What to work on> Copy out the material word for word, starting with the line that contains "SANTO DOMINGO.- El horario de servicio del" and going on through the line that contains "media restante de servicio.", with both of those lines included.

Listed entries>

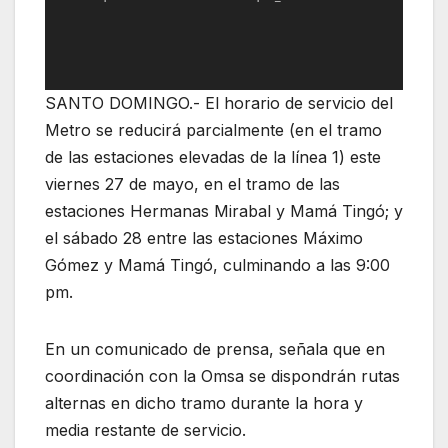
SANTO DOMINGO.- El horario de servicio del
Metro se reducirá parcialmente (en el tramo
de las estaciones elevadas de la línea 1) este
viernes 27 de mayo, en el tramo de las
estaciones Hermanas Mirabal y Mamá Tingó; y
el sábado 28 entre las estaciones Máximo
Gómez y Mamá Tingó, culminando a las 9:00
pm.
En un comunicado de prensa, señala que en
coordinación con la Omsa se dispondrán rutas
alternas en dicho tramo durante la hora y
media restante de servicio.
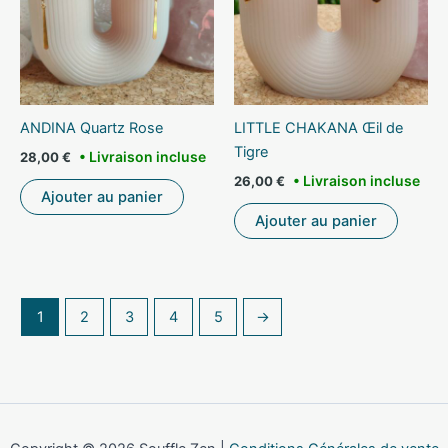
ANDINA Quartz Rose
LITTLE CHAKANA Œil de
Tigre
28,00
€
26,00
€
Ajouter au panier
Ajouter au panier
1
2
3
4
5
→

* * *

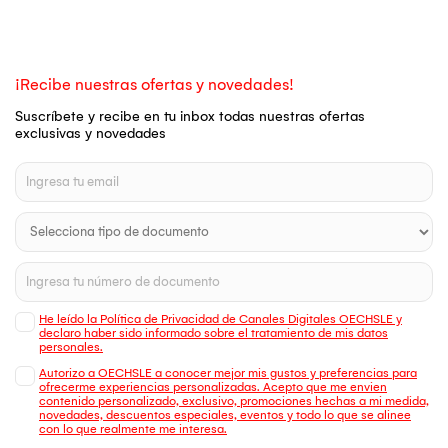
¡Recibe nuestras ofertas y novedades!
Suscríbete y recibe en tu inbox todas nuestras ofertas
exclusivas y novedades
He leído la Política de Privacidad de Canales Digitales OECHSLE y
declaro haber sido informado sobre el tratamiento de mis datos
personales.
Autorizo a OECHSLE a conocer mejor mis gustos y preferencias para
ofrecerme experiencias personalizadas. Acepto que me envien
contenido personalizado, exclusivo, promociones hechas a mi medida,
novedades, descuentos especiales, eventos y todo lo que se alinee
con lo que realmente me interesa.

* * *

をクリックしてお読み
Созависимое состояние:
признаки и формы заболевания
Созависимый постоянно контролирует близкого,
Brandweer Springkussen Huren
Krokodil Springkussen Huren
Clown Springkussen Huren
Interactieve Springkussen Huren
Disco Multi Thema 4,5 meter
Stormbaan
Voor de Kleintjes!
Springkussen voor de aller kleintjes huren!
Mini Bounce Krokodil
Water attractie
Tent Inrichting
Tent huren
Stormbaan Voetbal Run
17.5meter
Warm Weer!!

Reply>
SANTO DOMINGO.- El horario de servicio del
Metro se reducirá parcialmente (en el tramo
de las estaciones elevadas de la línea 1) este
viernes 27 de mayo, en el tramo de las
estaciones Hermanas Mirabal y Mamá Tingó; y
el sábado 28 entre las estaciones Máximo
Gómez y Mamá Tingó, culminando a las 9:00
pm.
En un comunicado de prensa, señala que en
coordinación con la Omsa se dispondrán rutas
alternas en dicho tramo durante la hora y
media restante de servicio.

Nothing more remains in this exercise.